MATERIAL SHOWN section start
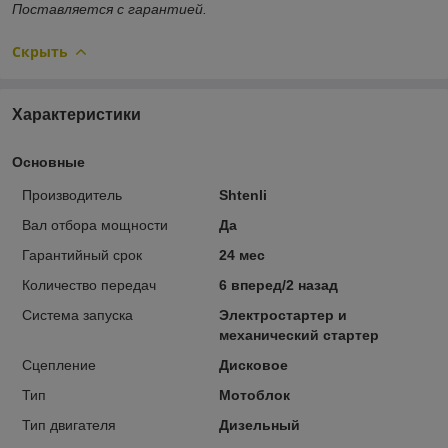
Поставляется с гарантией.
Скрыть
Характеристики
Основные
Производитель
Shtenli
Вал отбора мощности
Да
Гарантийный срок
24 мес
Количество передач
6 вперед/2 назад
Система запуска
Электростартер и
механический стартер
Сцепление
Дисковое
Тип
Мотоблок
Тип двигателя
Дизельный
MATERIAL SHOWN section end
* [EXERCISE DIRECTIONS] Arrange the text read from the rows above as a numbered list, one line per item, leaving out blank lines and the pictures.

* [OUTPUT OF THE EXERCISE]
1. Поставляется с гарантией.
2. Скрыть
3. Характеристики
4. Основные
5. Производитель
6. Shtenli
7. Вал отбора мощности
8. Да
9. Гарантийный срок
10. 24 мес
11. Количество передач
12. 6 вперед/2 назад
13. Система запуска
14. Электростартер и
15. механический стартер
16. Сцепление
17. Дисковое
18. Тип
19. Мотоблок
20. Тип двигателя
21. Дизельный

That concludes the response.